Allow Myself To Introduce…Myself.Beth Anne Ballance
I’m Beth Anne, but you can call me BA & pretend it stands for “badass.” (Truth? It doesn’t. I’m a big wimp! But I do have a tattoo.) I figured if we are hanging out around Toddler Times together, we should probably get to know one another. Make it a little more cozy.
As long as I can remember, I have loved stories & words, from writing my own short stories to journaling religiously to sneaking Thoroughbred books under the covers with a flashlight until I was 13 years old. My hope is to always tell tales so that they jump off the page, right into your funny bone or your heart. To always let another momma know that she is not alone.
You know that day when your nerves are frazzled & you just want to lock yourself in the closet? I’ve been there.

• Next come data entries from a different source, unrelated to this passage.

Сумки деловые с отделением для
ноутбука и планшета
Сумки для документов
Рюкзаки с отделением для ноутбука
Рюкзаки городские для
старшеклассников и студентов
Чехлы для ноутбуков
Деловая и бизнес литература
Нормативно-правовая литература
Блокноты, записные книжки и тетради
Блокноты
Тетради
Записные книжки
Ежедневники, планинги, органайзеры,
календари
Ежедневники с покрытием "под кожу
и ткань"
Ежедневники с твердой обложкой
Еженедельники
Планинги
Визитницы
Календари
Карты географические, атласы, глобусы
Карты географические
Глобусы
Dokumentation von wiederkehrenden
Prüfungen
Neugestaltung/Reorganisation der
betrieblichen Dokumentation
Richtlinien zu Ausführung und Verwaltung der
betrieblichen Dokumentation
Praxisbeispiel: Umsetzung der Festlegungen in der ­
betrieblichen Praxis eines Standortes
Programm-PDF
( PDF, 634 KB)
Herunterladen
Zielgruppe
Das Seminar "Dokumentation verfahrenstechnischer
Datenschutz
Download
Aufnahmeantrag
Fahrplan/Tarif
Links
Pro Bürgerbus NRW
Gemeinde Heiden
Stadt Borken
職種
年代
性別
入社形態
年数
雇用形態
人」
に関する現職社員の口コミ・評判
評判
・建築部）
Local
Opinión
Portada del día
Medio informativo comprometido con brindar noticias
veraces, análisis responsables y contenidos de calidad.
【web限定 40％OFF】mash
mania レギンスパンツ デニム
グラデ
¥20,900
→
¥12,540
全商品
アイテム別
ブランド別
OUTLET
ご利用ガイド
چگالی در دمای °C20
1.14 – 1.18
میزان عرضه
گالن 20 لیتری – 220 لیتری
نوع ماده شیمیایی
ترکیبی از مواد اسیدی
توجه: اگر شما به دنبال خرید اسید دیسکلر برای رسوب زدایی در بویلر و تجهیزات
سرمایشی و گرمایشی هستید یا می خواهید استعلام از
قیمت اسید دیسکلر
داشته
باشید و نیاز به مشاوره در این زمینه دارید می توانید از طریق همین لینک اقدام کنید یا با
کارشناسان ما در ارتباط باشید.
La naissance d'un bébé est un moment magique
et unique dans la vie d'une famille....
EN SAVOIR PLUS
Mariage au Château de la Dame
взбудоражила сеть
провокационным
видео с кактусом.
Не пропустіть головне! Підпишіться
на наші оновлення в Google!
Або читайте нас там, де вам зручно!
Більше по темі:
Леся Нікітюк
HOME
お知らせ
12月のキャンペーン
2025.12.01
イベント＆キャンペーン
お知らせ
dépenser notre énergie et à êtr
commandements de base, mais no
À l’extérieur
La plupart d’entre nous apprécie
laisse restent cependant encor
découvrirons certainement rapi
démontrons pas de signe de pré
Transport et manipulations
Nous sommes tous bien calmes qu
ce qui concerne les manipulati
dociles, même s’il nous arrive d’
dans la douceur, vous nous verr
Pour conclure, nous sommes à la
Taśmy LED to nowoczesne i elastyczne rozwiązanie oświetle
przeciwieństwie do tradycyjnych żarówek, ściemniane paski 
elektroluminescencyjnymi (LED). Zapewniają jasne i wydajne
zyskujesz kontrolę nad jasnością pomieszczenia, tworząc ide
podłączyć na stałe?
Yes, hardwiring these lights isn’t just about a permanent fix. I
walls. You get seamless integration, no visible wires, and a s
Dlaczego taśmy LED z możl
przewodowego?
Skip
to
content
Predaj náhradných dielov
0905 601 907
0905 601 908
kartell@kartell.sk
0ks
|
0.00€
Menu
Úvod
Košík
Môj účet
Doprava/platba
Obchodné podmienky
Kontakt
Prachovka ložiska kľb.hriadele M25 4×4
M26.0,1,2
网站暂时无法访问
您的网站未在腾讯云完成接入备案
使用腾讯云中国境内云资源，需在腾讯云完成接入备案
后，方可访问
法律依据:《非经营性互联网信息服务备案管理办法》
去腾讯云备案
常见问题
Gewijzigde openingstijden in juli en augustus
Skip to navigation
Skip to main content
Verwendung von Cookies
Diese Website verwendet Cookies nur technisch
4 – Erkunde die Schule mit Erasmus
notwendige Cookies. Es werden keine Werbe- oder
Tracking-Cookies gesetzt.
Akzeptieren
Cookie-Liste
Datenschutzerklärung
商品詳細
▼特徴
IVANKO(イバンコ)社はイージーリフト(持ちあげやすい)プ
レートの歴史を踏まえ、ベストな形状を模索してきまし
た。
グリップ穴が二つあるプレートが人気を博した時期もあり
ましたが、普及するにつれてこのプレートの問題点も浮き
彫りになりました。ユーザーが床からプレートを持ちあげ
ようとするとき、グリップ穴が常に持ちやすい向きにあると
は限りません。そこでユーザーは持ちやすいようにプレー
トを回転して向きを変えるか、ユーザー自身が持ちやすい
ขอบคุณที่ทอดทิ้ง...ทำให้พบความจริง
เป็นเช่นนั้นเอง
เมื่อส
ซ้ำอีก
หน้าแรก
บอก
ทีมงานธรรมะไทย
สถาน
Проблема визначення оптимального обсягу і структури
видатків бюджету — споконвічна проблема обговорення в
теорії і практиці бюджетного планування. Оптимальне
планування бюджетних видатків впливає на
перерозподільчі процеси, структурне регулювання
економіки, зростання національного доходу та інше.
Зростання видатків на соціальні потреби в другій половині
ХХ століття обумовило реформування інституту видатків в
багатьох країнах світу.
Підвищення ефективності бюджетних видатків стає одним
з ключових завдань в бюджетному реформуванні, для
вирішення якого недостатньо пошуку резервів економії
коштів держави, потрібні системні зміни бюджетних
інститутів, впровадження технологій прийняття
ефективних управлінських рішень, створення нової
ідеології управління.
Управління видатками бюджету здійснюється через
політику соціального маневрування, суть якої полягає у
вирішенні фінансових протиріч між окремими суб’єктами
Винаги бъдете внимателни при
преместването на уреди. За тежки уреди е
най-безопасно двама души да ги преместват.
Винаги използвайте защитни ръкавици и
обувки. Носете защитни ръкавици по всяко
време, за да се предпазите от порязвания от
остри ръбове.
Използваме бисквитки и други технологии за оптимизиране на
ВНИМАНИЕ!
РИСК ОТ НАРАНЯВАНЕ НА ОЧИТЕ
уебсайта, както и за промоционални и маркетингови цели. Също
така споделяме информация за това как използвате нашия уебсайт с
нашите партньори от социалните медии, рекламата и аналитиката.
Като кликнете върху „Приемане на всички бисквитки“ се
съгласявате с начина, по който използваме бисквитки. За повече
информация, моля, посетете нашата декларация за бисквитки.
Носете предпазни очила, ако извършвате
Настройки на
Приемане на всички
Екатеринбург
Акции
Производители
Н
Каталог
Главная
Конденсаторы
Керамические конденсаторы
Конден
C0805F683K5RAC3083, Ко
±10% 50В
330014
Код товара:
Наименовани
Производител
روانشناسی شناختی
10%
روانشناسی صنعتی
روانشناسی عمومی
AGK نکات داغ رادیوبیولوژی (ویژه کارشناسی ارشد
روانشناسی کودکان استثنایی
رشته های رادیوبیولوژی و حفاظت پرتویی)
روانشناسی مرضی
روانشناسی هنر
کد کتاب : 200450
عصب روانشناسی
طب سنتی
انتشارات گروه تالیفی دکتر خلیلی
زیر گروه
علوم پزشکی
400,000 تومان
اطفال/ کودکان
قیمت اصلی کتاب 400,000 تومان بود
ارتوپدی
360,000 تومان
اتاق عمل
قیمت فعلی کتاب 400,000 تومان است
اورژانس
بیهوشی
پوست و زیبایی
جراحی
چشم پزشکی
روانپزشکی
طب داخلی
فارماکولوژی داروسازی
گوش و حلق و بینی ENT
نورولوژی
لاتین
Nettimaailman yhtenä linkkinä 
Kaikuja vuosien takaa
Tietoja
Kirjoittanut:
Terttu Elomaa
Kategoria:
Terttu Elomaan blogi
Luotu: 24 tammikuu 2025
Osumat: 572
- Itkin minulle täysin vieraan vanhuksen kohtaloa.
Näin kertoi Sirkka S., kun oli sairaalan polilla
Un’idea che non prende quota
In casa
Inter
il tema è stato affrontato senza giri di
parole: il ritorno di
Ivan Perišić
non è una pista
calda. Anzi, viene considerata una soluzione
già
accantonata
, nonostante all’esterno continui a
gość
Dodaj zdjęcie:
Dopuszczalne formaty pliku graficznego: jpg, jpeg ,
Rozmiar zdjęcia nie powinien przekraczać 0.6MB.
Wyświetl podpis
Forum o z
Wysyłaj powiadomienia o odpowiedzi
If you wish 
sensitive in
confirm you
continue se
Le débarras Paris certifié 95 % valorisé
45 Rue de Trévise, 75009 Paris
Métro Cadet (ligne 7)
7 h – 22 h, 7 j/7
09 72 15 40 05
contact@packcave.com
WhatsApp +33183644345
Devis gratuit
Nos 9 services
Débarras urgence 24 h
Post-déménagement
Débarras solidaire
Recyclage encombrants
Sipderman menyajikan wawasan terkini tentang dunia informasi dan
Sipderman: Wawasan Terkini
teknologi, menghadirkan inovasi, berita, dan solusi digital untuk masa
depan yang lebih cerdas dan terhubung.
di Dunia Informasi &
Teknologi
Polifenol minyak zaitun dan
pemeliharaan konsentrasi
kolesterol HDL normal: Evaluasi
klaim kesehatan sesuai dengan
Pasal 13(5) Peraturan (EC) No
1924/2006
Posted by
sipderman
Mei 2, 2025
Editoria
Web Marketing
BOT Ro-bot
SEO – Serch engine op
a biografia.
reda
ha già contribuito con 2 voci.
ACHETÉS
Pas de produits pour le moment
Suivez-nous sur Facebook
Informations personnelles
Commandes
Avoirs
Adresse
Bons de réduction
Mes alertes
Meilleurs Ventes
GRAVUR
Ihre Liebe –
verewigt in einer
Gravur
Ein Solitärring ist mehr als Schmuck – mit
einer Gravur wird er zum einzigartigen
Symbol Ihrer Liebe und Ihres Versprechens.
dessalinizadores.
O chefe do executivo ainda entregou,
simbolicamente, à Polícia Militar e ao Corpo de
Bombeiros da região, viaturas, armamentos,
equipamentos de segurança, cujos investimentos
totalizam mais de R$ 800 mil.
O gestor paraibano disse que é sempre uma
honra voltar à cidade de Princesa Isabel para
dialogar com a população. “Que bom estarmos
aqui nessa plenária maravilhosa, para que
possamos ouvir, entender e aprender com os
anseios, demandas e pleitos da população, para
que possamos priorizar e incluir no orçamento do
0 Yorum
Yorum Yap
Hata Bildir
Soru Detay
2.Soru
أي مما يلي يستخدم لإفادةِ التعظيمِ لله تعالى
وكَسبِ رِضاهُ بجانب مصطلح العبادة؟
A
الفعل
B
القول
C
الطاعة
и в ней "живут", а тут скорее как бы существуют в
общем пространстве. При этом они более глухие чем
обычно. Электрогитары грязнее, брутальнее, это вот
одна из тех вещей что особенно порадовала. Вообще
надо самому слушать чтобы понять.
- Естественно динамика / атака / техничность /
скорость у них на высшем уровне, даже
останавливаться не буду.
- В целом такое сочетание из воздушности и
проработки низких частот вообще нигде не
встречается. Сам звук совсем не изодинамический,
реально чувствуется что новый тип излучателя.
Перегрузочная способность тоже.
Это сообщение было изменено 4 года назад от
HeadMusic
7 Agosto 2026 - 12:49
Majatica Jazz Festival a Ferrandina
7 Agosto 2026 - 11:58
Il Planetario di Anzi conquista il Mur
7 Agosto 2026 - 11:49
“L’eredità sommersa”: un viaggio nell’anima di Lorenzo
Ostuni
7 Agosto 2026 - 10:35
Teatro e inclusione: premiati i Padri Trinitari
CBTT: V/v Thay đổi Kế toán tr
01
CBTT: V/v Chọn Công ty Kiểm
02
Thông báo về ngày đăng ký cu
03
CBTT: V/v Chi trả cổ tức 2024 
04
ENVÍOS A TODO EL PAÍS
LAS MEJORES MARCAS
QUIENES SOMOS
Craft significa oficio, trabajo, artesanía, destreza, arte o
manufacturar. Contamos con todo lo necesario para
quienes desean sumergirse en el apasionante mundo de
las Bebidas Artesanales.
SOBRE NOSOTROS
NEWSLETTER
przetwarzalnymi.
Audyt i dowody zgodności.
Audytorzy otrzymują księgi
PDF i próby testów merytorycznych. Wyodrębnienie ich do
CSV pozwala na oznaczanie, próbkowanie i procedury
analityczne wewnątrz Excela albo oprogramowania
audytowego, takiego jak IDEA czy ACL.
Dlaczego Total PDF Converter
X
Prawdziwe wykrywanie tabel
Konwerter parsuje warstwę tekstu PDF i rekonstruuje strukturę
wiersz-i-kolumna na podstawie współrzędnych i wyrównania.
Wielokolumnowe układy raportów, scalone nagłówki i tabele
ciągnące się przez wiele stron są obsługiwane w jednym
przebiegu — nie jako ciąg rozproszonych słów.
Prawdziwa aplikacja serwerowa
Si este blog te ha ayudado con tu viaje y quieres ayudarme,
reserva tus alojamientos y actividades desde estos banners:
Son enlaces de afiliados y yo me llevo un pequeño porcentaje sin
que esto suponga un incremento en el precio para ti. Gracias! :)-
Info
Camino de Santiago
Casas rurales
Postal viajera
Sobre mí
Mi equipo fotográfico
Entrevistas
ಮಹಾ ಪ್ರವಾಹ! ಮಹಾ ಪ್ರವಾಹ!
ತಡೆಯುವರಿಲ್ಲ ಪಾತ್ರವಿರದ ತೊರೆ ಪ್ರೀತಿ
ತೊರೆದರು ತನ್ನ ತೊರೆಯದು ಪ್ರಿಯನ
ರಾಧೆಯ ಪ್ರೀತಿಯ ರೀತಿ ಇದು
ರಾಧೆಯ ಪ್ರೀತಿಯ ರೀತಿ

Or that moment when your heart almost bursts with love for your child, but it grows & expands & the wonder of it all leaves you breathless? I’ve been there, too.
I began blogging in August 2008 as a way to discuss cervical mucus with the world. The words kept tumbling out as I lost my first baby in miscarriage, birthed an amazing blonde boy, & then suffered & survived a deep postpartum depression. I wrote anonymously, under the pen name “Blair,” & am still shocked that someone other than The Momma (that’s my mother) reads my words. After several fantastic opportunities, including this gig at Babble, I decided to bust out of the anonymous closet & it’s been an amazing ride ever since.
I am a wife of over five years, a mother to a two-year-old little boy, & connoisseur of breaded chicken. A Southern belle that loves camping in my hot pink tent, making to-do lists, & owning ridiculously expensive pocket books. I despise black jellybeans. I’m going to be thirty sooner than I’d like. I think my husband & Kevin Costner are both wicked hot.
I also have a habit of spilling coffee all over myself at inopportune moments.
I work full-time outside of the home, which means I can usually find a Lightning McQueen car in my laptop bag & can be seen grocery shopping at 6pm on a Tuesday night in heels. As a warning, I like to over-share. I like to use adult language, especially after drinking adult beverages. I write with ampersands. I believe that people can change for the better. I like to attention-whore out my life, invent curse words, & devour a plate of chocolate chip cookies in a single sitting. This is the place where I pour out every essence of me to the universe.
I am so glad you are here to join me on this wild, crazy, oh-my-God-the-kid-has-another-scrape? journey of toddlerhood.